See "Why Not a MonitoringStack Abstraction" above. Rejected for losing compile-time safety.

Helm-Only Approach

Use HelmScore directly for each monitoring deployment. Rejected because:

  • No type safety for alert rules
  • Cannot compose with application features
  • No tenant awareness

Separate Modules Per Use Case

Have cluster_monitoring/, tenant_monitoring/, app_monitoring/ as separate modules.

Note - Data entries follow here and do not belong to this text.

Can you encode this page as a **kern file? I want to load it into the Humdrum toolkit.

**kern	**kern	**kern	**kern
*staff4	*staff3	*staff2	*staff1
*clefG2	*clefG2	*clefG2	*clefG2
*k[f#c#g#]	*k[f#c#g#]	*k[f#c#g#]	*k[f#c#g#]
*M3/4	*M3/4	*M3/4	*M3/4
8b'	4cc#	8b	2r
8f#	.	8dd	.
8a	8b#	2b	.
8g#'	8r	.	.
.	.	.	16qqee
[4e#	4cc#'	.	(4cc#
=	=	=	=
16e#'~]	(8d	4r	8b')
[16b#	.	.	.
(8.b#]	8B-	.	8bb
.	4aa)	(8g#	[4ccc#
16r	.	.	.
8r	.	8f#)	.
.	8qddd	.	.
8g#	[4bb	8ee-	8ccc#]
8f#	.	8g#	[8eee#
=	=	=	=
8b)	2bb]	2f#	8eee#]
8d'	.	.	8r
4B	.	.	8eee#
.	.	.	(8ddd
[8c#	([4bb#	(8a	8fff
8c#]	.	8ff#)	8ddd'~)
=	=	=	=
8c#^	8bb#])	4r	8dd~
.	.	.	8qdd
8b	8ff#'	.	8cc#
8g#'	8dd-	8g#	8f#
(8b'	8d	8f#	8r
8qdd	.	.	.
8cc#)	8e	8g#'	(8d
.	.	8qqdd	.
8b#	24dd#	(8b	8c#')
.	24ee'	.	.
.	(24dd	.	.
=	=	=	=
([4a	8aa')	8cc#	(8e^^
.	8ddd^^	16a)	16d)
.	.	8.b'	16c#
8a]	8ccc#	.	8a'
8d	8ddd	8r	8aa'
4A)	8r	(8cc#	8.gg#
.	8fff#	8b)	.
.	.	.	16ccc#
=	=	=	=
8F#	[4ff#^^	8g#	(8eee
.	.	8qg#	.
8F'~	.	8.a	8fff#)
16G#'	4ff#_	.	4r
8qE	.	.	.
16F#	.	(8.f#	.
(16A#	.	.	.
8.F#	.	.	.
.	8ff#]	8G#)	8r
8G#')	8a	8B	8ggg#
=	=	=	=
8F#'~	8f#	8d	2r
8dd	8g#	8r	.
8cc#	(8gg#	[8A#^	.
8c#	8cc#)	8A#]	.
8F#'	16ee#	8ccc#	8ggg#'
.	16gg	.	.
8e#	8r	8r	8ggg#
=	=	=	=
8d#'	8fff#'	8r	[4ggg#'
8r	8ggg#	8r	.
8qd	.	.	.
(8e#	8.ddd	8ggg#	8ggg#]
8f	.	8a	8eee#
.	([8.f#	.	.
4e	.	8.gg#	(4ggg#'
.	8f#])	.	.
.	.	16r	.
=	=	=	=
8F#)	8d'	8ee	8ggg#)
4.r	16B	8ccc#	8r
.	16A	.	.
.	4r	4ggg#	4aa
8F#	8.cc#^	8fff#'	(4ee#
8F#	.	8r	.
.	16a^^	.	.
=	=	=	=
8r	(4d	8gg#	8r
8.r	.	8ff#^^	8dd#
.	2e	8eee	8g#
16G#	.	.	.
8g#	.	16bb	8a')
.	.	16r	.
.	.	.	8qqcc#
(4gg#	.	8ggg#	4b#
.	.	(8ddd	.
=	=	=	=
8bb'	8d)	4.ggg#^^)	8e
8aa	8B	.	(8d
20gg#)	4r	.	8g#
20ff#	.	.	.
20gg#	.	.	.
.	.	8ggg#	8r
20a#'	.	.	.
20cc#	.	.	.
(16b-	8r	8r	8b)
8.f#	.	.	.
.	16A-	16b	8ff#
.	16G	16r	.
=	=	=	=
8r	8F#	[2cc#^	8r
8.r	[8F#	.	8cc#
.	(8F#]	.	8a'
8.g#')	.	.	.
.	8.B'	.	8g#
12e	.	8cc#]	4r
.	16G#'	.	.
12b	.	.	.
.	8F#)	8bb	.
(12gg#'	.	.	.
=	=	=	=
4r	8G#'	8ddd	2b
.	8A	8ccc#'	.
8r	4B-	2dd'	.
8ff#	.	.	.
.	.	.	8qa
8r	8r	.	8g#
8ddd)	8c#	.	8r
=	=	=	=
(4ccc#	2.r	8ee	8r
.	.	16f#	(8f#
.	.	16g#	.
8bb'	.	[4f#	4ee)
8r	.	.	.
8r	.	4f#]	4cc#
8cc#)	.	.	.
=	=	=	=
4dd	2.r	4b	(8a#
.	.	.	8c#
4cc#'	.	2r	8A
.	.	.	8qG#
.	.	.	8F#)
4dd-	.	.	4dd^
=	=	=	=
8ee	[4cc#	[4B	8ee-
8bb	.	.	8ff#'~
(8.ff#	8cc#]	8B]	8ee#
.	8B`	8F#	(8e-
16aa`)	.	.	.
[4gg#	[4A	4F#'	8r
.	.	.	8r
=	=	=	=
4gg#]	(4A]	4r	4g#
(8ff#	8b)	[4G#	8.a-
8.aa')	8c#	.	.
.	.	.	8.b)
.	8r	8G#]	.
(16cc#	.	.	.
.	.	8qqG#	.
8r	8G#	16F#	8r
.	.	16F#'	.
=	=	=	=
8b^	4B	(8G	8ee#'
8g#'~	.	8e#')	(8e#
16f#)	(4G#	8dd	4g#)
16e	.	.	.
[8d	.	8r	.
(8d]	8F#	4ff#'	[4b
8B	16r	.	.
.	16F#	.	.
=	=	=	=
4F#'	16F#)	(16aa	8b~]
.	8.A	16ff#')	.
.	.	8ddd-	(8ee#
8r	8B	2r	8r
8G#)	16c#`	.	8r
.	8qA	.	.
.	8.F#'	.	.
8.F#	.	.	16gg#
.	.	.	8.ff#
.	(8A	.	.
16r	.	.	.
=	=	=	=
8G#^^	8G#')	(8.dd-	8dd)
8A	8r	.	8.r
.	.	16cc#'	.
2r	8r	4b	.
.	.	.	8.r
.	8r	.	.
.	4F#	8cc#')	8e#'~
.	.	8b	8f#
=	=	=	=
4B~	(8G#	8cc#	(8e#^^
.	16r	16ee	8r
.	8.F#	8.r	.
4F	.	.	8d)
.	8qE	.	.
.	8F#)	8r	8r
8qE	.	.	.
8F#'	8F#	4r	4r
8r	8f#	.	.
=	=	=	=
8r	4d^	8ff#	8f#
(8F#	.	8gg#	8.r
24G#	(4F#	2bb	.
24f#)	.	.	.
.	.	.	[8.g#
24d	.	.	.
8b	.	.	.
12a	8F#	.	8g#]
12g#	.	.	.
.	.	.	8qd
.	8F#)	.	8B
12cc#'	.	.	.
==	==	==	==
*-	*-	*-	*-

Rejected because:

  • Massive code duplication
  • No shared abstraction for receivers/rules
  • Adding a feature requires three implementations

Implementation Notes

Module Structure

modules/monitoring/
├── mod.rs                     # Public exports
├── alert_channel/             # Receivers (Discord, Webhook)
├── alert_rule/                # Rules and pre-built alerts
│   ├── prometheus_alert_rule.rs
│   └── alerts/                # Library of pre-built rules
│       ├── k8s/               # K8s-specific (pvc, pod, memory)
│       └── infra/             # Infrastructure (opnsense, dell)
├── okd/                       # OpenshiftClusterAlertSender
├── kube_prometheus/           # KubePrometheus
├── prometheus/                # Prometheus
├── red_hat_cluster_observability/  # RHOB
├── grafana/                   # Grafana
├── application_monitoring/    # Application-level scores
└── scrape_target/             # External scrape targets

Adding a New Alert Sender

  1. Create sender type: pub struct MySender; impl AlertSender for MySender { ... }
  2. Implement Observability<MySender> for topologies that support it
  3. Create CRD types in crd/ subdirectory
  4. Implement AlertReceiver<MySender> for existing receivers
  5. Implement AlertRule<MySender> for AlertManagerRuleGroup

Adding a New Alert Rule

pub fn my_custom_alert() -> PrometheusAlertRule {
    PrometheusAlertRule::new("MyAlert", "up == 0")
        .for_duration("5m")
        .label("severity", "critical")
        .annotation("summary", "Service is down")
}

No trait implementation needed - AlertManagerRuleGroup already handles conversion.